所给文段
————

MegaCli

MegaCli是一款管理维护硬件RAID软件,可以通过它来了解当前raid卡的所有信息,包括 raid卡的型号,raid的阵列类型,raid 上各磁盘状态,等等。通常,我们对硬盘当前的状态不太好确定,一般通过机房人员巡检来完成,有没有通过软件的方式来检查确定这个问题呢。MegaCli就可以做到,一般通过 MegaCli 的Media Error Count: 0 Other Error Count: 0 这两个数值来确定阵列中磁盘是否有问题;Medai Error Count 表示磁盘可能错误,可能是磁盘有坏道,这个值不为0值得注意,数值越大,危险系数越高,Other Error Count 表示磁盘可能存在松动,可能需要重新再插入。MegaCli 可以对阵列中所有的磁盘进行检测,我们可以通过脚本的方式来检测相关参数,从而通知管理人员。

————

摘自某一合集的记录
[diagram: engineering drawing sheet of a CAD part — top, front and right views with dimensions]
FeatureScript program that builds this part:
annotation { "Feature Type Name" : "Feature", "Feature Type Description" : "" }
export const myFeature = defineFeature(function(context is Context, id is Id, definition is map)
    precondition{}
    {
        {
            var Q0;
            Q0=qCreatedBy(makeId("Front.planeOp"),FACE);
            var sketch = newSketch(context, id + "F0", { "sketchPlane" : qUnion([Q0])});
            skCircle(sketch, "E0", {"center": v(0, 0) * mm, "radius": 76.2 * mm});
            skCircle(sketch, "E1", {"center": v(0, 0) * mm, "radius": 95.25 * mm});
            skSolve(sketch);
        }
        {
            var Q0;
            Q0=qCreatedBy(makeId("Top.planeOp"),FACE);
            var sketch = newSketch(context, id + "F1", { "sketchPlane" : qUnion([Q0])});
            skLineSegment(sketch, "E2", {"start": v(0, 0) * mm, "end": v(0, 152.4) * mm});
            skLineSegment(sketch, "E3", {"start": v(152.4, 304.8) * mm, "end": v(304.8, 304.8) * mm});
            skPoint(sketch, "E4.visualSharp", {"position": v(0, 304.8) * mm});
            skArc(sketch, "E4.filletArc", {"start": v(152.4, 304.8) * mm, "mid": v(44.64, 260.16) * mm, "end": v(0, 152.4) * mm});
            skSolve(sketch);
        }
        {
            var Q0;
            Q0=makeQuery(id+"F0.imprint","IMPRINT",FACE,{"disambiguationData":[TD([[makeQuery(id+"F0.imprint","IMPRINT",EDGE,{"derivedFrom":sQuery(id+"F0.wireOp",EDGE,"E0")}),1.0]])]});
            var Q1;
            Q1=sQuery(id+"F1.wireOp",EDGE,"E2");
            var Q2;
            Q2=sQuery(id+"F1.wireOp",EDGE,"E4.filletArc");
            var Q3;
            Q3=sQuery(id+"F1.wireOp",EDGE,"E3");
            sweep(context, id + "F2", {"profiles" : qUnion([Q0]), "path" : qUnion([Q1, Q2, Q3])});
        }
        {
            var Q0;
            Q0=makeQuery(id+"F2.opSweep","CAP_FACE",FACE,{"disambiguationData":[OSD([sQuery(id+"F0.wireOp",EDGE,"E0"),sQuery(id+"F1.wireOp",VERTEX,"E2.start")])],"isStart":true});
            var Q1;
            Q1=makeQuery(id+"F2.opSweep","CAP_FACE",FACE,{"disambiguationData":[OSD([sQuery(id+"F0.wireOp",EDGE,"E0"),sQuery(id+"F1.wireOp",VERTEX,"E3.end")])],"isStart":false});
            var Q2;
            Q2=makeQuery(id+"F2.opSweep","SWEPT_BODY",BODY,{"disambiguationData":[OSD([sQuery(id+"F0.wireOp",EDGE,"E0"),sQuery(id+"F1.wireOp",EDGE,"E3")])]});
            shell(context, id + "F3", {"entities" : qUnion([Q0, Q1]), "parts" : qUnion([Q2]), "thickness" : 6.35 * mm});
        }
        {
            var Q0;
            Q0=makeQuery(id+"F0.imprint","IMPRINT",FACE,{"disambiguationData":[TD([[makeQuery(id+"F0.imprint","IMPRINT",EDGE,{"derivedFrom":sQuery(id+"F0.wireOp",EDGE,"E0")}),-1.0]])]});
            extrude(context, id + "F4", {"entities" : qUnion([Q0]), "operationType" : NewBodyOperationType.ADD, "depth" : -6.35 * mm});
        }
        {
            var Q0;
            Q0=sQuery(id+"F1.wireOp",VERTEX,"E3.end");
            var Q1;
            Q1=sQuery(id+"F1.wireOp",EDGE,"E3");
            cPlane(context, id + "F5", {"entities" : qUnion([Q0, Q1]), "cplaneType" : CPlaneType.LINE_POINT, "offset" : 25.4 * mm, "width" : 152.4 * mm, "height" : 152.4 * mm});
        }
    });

————

文字指令
将上面介绍 MegaCli 的文段从头到尾完整重复一遍，一字不改。

最终结果
MegaCli

MegaCli是一款管理维护硬件RAID软件,可以通过它来了解当前raid卡的所有信息,包括 raid卡的型号,raid的阵列类型,raid 上各磁盘状态,等等。通常,我们对硬盘当前的状态不太好确定,一般通过机房人员巡检来完成,有没有通过软件的方式来检查确定这个问题呢。MegaCli就可以做到,一般通过 MegaCli 的Media Error Count: 0 Other Error Count: 0 这两个数值来确定阵列中磁盘是否有问题;Medai Error Count 表示磁盘可能错误,可能是磁盘有坏道,这个值不为0值得注意,数值越大,危险系数越高,Other Error Count 表示磁盘可能存在松动,可能需要重新再插入。MegaCli 可以对阵列中所有的磁盘进行检测,我们可以通过脚本的方式来检测相关参数,从而通知管理人员。